The free flow of ideas has been inhibited in the past. I see the answer to the worlds problems could go two different ways. The scientists can find solutions to our problems using science, or there will be no scientific answer and the answer will come with a very great loss of life by way of famine, plague, or any other number of horrible events that the world was not able to prepare for because there was not a free flow of ideas to solve the problem.
If you have taken the time to read this please feel free to post your comments.
[edit on 12-9-2007 by RedGolem]
Originally posted by MajorMalfunction
I think religion has been impeding science for hundreds of years. I wonder how far along we'd be now if Galileo and Copernicus weren't persecuted for their theories,
Originally posted by DamnedDirtyApes
I believe that religion acts as an anchor to science. It is what they have to do to stay in business. Once people realize that they are a business like anyone else, they will find themselves out of work. I am not a proponent of organized religion.
Originally posted by Indellkoffer
I don't think that the modern scientific system arose out of Islam. Rather, it's a direct outcome of Aristolte and something called "Aristotolean logic." That's the forerunner of the medieval study of logic and science.
Originally posted by DarkSide
This is why religion is harmful to man. All modern day muslim countries would fare much better if they separated church and state. Europe is a prime example, if the church had remained in power we would still be in the dark ages, fearing hell and a god that doesn't exist.

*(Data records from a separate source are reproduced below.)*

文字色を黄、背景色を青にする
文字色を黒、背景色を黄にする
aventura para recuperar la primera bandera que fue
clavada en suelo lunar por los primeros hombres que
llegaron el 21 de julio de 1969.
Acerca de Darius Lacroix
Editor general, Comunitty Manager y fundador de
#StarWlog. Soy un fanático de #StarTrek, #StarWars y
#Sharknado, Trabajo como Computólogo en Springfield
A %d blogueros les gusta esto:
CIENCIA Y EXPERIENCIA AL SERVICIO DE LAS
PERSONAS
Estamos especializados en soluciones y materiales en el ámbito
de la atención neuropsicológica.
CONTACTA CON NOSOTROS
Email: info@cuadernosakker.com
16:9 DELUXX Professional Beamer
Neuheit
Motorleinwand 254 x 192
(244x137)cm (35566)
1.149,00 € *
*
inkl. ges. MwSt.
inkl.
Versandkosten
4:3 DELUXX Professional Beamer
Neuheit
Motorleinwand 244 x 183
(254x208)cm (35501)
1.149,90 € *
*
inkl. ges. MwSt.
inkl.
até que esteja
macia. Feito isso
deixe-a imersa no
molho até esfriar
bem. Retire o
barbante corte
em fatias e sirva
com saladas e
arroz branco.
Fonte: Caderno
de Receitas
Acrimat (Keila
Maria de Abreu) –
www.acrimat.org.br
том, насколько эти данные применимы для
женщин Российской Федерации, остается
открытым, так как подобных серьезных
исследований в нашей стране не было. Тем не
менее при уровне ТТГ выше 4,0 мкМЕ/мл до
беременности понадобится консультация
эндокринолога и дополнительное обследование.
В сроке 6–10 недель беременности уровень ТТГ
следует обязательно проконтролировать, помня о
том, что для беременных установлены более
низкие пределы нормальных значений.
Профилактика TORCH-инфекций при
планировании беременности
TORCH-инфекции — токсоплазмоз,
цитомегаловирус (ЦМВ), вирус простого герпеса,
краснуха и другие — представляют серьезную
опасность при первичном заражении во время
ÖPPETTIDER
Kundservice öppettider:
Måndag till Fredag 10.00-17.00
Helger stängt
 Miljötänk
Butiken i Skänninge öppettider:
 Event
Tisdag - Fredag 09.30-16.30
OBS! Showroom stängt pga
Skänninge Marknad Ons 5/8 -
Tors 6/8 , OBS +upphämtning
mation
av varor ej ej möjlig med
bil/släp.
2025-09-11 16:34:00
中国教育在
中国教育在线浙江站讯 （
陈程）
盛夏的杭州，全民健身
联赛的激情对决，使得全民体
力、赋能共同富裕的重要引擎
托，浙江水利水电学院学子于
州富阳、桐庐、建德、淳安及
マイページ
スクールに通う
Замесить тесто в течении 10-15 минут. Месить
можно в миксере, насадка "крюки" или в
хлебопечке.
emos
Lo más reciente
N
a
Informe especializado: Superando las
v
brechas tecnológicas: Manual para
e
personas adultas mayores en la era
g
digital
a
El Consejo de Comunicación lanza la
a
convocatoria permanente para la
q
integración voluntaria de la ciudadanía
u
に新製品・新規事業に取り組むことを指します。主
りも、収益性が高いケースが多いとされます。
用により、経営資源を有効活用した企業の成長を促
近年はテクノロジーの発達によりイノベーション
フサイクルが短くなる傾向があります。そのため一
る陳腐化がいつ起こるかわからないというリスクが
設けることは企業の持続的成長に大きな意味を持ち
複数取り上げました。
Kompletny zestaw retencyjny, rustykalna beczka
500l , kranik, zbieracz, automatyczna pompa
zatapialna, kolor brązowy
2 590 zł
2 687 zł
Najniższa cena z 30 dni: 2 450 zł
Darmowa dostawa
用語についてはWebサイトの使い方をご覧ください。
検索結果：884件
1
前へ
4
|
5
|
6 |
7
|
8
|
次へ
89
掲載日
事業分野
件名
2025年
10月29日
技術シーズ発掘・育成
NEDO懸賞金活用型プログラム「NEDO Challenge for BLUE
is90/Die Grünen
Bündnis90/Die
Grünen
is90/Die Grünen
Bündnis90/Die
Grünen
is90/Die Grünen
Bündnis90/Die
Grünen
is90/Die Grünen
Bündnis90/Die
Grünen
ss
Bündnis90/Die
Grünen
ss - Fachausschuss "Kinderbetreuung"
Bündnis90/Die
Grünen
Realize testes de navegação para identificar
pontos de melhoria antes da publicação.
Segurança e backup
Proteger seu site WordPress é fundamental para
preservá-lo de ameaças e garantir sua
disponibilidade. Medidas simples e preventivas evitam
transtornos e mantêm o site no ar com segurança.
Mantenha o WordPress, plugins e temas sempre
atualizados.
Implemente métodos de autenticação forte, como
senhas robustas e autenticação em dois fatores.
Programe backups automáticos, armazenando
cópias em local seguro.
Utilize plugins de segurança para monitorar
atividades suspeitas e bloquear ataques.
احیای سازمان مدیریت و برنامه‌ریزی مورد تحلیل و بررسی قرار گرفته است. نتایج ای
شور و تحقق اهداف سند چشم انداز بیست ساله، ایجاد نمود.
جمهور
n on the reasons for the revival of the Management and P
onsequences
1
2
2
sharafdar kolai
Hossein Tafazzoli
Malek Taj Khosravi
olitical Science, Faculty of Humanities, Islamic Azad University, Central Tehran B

It was not always this way. Islam's magnificent Golden Age in the 9th–13th centuries brought about major advances in mathematics, science, and medicine. The Arabic language held sway in an age that created algebra, elucidated principles of optics, established the body's circulation of blood, named stars, and created universities. But with the end of that period, science in the Islamic world essentially collapsed. No major invention or discovery has emerged from the Muslim world for well over seven centuries now.